Jesus, have a laugh on me.
Trying to sort out even the major accomplishments of the Stax-Volt powerhouse, from the Memphis label's ragged beginning in 1961 to its disintegration in the late 70s, is more than just a little foolhardy. To shoe-horn things in this coffee-break length view, let me take it down to two chunks:
1) It's impossible to imaging a figure like Otis Redding coming around today, and not just because talents like that are so rare.
No, Redding so effortlessly wanted to please—whites, though more often blacks, pop fans as well as the soul core—that by sheer will (most of all) he achieved epochal success. The only comparable big-hearted artists of our own day are Grandmaster Flash And The Furious Five, and already there are signs that hurdles may be slowing them down.
Redding is the seminal Stax-Volt artist because his work, like the label's, built majesty from a small stock of absolutely commonplace elements. Redding wasn't— couldn't ever be—tricky. The sheer lack of artfulness in his singing is disarming to this day.

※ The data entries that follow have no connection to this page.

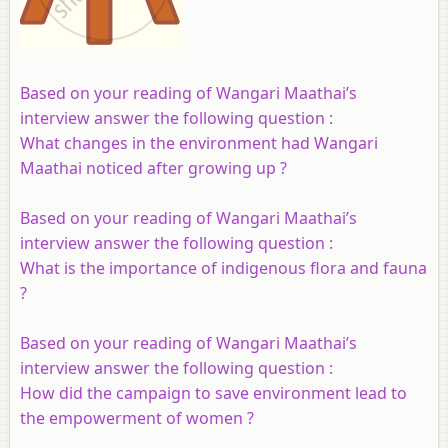
Based on your reading of Wangari Maathai’s
interview answer the following question :
What changes in the environment had Wangari
Maathai noticed after growing up ?
Based on your reading of Wangari Maathai’s
interview answer the following question :
What is the importance of indigenous flora and fauna
?
Based on your reading of Wangari Maathai’s
interview answer the following question :
How did the campaign to save environment lead to
the empowerment of women ?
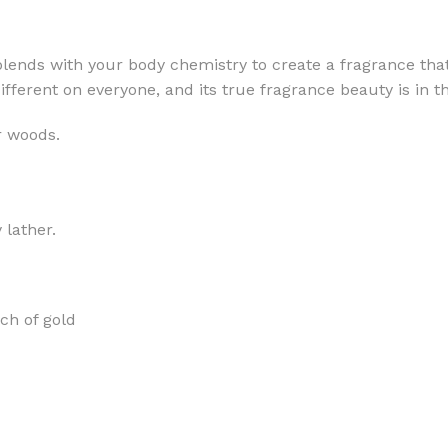
lends with your body chemistry to create a fragrance that
different on everyone, and its true fragrance beauty is in
r woods.
MOXY
AROMATHERAPY
MOXY BUBBLE FACE MASK
AROMATHERAPY 
MOXY CONDITIONER
AROMATHERAPY B
 lather.
PRAY
MOXY DIETARY SUPPLEMENT
AROMATHERAPY C
GUMMIES
BATH SOAK
MOXY FACE CLEANSER
EL MIST
BODY CREAM
ch of gold
MOXY FACE CLEANSING GEL
BODY LOTION
MOXY FACE CLEANSING MILK
BODY WASH
MOXY FACE MASK
BODY WASH & FO
MOXY FACE MOISTURIZER
ESSENTIAL OIL M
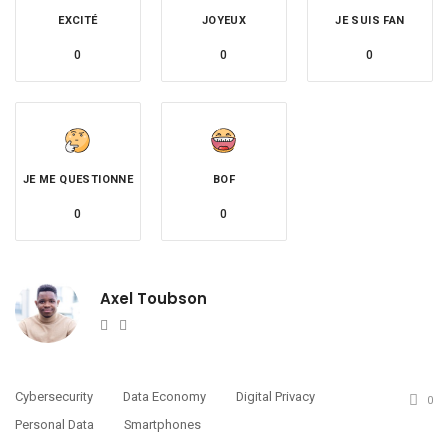
EXCITÉ
JOYEUX
JE SUIS FAN
0
0
0
JE ME QUESTIONNE
BOF
0
0
Axel Toubson
Website
Twitter
Cybersecurity
Data Economy
Digital Privacy
0
Personal Data
Smartphones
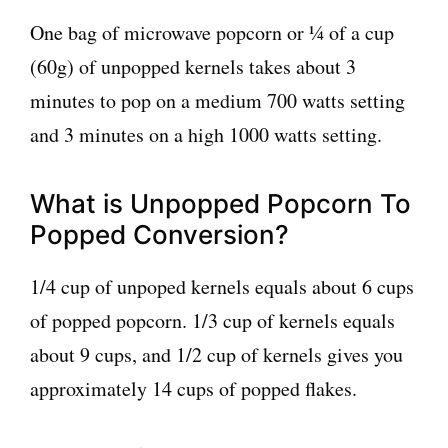
One bag of microwave popcorn or ¼ of a cup
(60g) of unpopped kernels takes about 3
minutes to pop on a medium 700 watts setting
and 3 minutes on a high 1000 watts setting.
What is Unpopped Popcorn To
Popped Conversion?
1/4 cup of unpoped kernels equals about 6 cups
of popped popcorn. 1/3 cup of kernels equals
about 9 cups, and 1/2 cup of kernels gives you
approximately 14 cups of popped flakes.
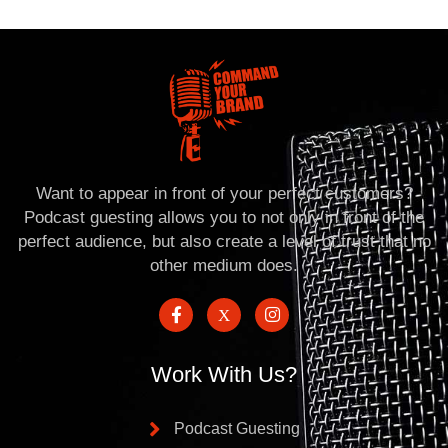
Want to appear in front of your perfect customers?
Podcast guesting allows you to not only in front of the
perfect audience, but also create a level of trust that no
other medium does.
Work With Us?
Podcast Guesting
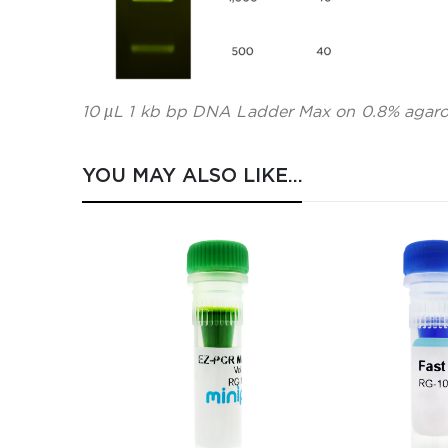
10 µL 1 kb bp DNA Ladder Max on 0.8% agaro
YOU MAY ALSO LIKE…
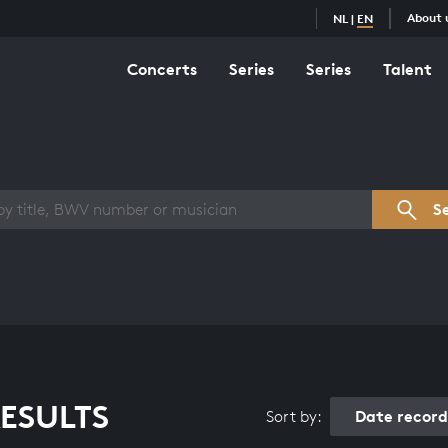
About 
NL
|
EN
Concerts
Series
Series
Talent
s overview
S
ESULTS
Date recor
Sort by:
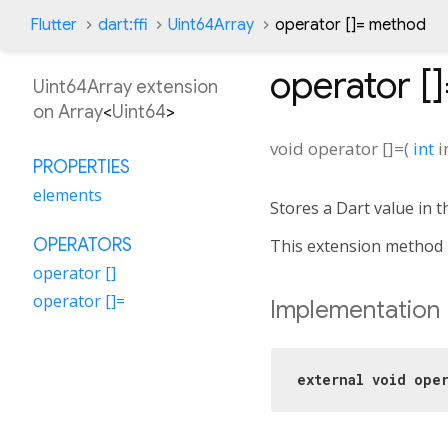
Flutter
dart:ffi
Uint64Array
operator []= method
operator [
Uint64Array extension
on
Array
<
Uint64
>
void
operator []=
(
int
i
PROPERTIES
elements
Stores a Dart value in t
OPERATORS
This extension method 
operator []
operator []=
Implementation
external
void
oper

As Jon Landau has noted, Redding was a "folk" artist, a singer who wore his sincerity on his sleeve, if for no other reason than that the people he first sang for were no different than himself. He was capable of ocean-deep yearning in his ballads, such as "That's How Strong My Love Is," "Pain In My Heart" and "You Don't Miss Your Water," and rockers like "Respect" and "Satisfaction" (which he claimed at one time to have written) had ferocious locomotion.
All of it, by natural inclination first and then by intention, was utterly direct. In 1967 the great Live In Europe was released; Redding's audience seemed to be growing. And then, late in 1967, it ended in a plane crash. "Sitting On The Dock Of The Bay," his biggest-selling single, was inadvertently his last testament.

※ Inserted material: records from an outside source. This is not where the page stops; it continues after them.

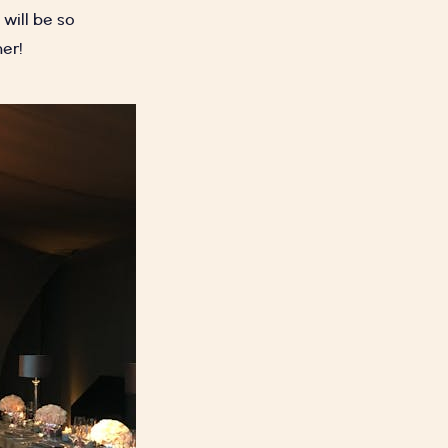
will be so
her!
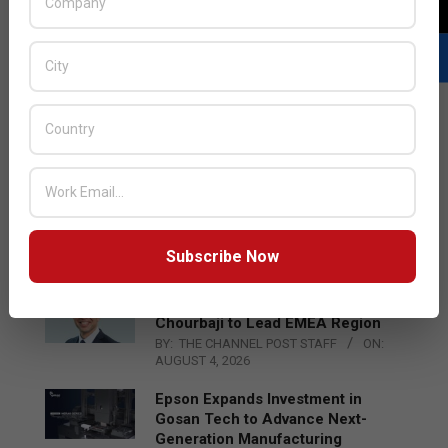
LATEST POSTS
Acer Introduces New Tablets, AI
and AR Glasses
BY:
THE CHANNEL POST STAFF
ON:
Subscribe Now
AUGUST 4, 2026
Qualcomm Appoints Wassim
Chourbaji to Lead EMEA Region
BY:
THE CHANNEL POST STAFF
ON:
AUGUST 4, 2026
Epson Expands Investment in
Gosan Tech to Advance Next-
Generation Manufacturing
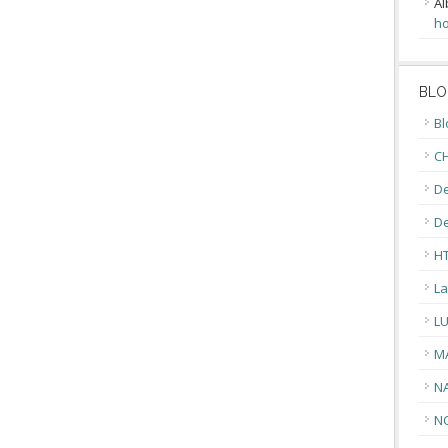
Al
ho
BLO
Bl
CH
De
D
H
La
L
M
N
N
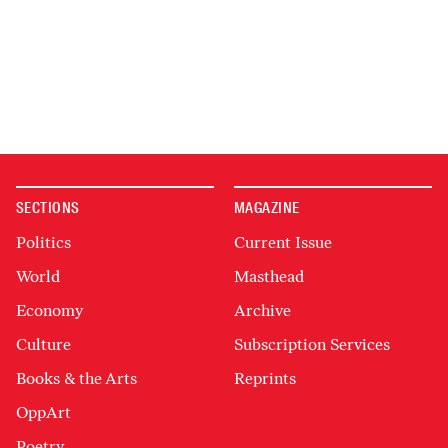
SECTIONS
MAGAZINE
Politics
Current Issue
World
Masthead
Economy
Archive
Culture
Subscription Services
Books & the Arts
Reprints
OppArt
Poetry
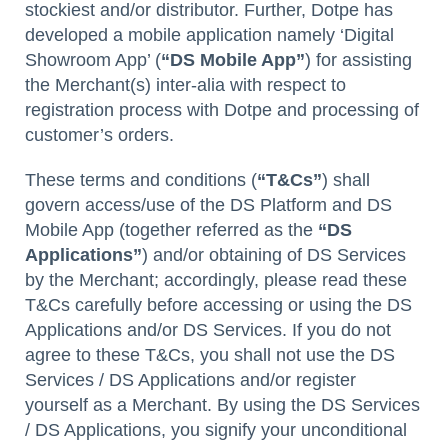
stockiest and/or distributor. Further, Dotpe has
developed a mobile application namely ‘Digital
Showroom App’ (
“DS Mobile App”
) for assisting
the Merchant(s) inter-alia with respect to
registration process with Dotpe and processing of
customer’s orders.
These terms and conditions (
“T&Cs”
) shall
govern access/use of the DS Platform and DS
Mobile App (together referred as the
“DS
Applications”
) and/or obtaining of DS Services
by the Merchant; accordingly, please read these
T&Cs carefully before accessing or using the DS
Applications and/or DS Services. If you do not
agree to these T&Cs, you shall not use the DS
Services / DS Applications and/or register
yourself as a Merchant. By using the DS Services
/ DS Applications, you signify your unconditional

2) There is a certain Stax-Volt sound, one immediately identifiable at the time, that has taken on quite different meaning over the years. I'm talking about the rigorous, everresourceful, and—to modern ears—doomaccented music made by the label's core of backing musicians. Folks like bassist Duck Dunn, guitarist Steve Cropper, drummer Al Jackson and organist Booker T. Jones were house players, frequently unlisted on albums—but they were crucial to the label's success.
The music they made connected the history of blues and country, taking them through an acid bath that only the most durable underlying structures could withstand. If a band played like them today they'd be labeled "minimal" lickety-split; but today's minimalism offers many more notes, and much less feeling.
A drum beat suddenly inserted into a song could have the force of bowling balls rolling off a roof; a guitar line—three or four notes repeated over four bars—made a statement bulging with emotion. These musicians could play a variety of song styles; but today the feeling that often surfaces is somber, worrisome, a crack-of-lightning jolt present on Stax-Volt songs as different as Sam and Dave's "You Don't Know Like I Know" and Booker T. and the MGs' "Green Onions." This sound traveled to Jamaica, where it became a key part in the development of reggae. Reggae made public Stax-Volt's secret that each second had a finality to it, and merged it with Rastafarian prophecies of imminent apocalypse.
This can only hint at Stax-Volt's legacy. There's no space for talking about Carla Thomas's wonderful "Gee Whiz (Look At His Eyes)," the majesty of Sam and Dave's shtick, King Curtis's fat-chested sax, and hits by people like Isaac Hayes, Eddie Floyd, Wilson Pickett, Rufus Thomas, and more.
Bad financial deals and poor musical decisions in the 70s did the label in.